[Start of section]
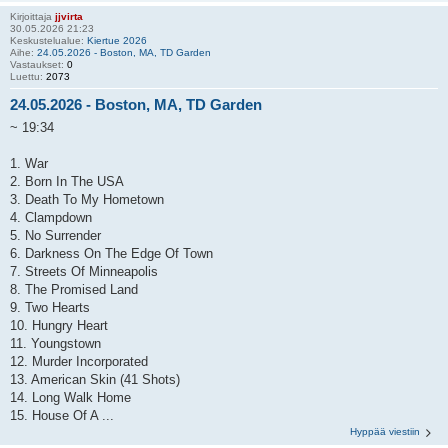
Kirjoittaja
jjvirta
30.05.2026 21:23
Keskustelualue:
Kiertue 2026
Aihe:
24.05.2026 - Boston, MA, TD Garden
Vastaukset:
0
Luettu:
2073
24.05.2026 - Boston, MA, TD Garden
~ 19:34
1. War
2. Born In The USA
3. Death To My Hometown
4. Clampdown
5. No Surrender
6. Darkness On The Edge Of Town
7. Streets Of Minneapolis
8. The Promised Land
9. Two Hearts
10. Hungry Heart
11. Youngstown
12. Murder Incorporated
13. American Skin (41 Shots)
14. Long Walk Home
15. House Of A ...
Hyppää viestiin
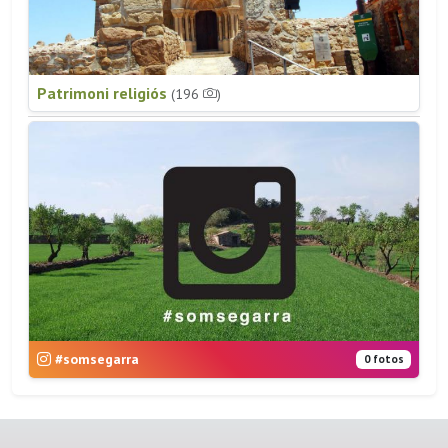
Patrimoni religiós
(196
)
#somsegarra
0 fotos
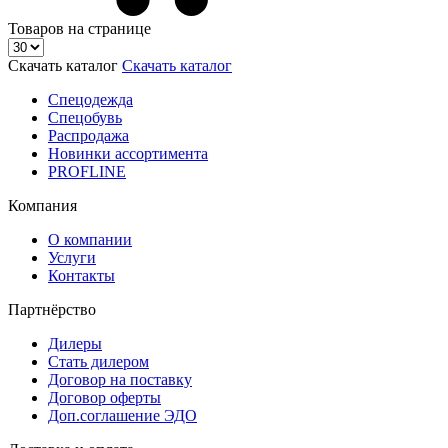
Товаров на странице
Скачать каталог
Скачать каталог
Спецодежда
Спецобувь
Распродажа
Новинки ассортимента
PROFLINE
Компания
О компании
Услуги
Контакты
Партнёрство
Дилеры
Стать дилером
Договор на поставку
Договор оферты
Доп.соглашение ЭДО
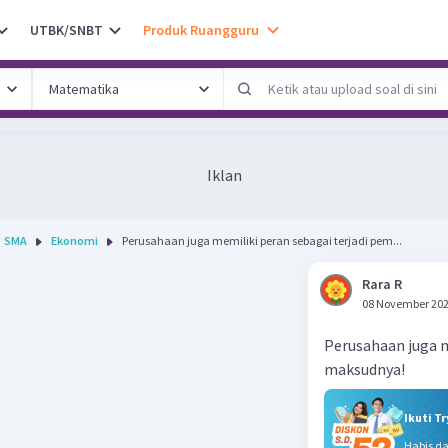
UTBK/SNBT
Produk Ruangguru
Iklan
SMA
Ekonomi
Perusahaan juga memiliki peran sebagai terjadi pem...
Rara R
08 November 202
Perusahaan juga m
maksudnya!
Ikuti T
Habis d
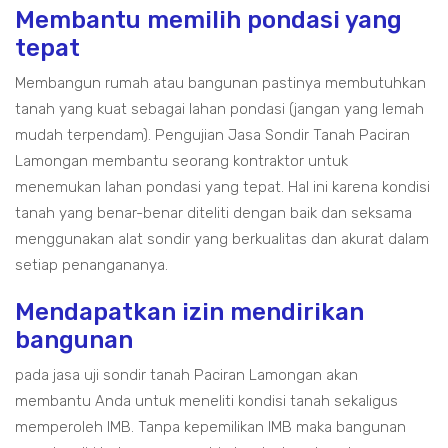
Membantu memilih pondasi yang
tepat
Membangun rumah atau bangunan pastinya membutuhkan
tanah yang kuat sebagai lahan pondasi (jangan yang lemah
mudah terpendam). Pengujian Jasa Sondir Tanah Paciran
Lamongan membantu seorang kontraktor untuk
menemukan lahan pondasi yang tepat. Hal ini karena kondisi
tanah yang benar-benar diteliti dengan baik dan seksama
menggunakan alat sondir yang berkualitas dan akurat dalam
setiap penangananya.
Mendapatkan izin mendirikan
bangunan
pada jasa uji sondir tanah Paciran Lamongan akan
membantu Anda untuk meneliti kondisi tanah sekaligus
memperoleh IMB. Tanpa kepemilikan IMB maka bangunan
[End of section]
# WORK ORDER:
Tally how many lines of the material contain the word "Lamongan". The answer must be the number and nothing else.

# SOLUTION:
2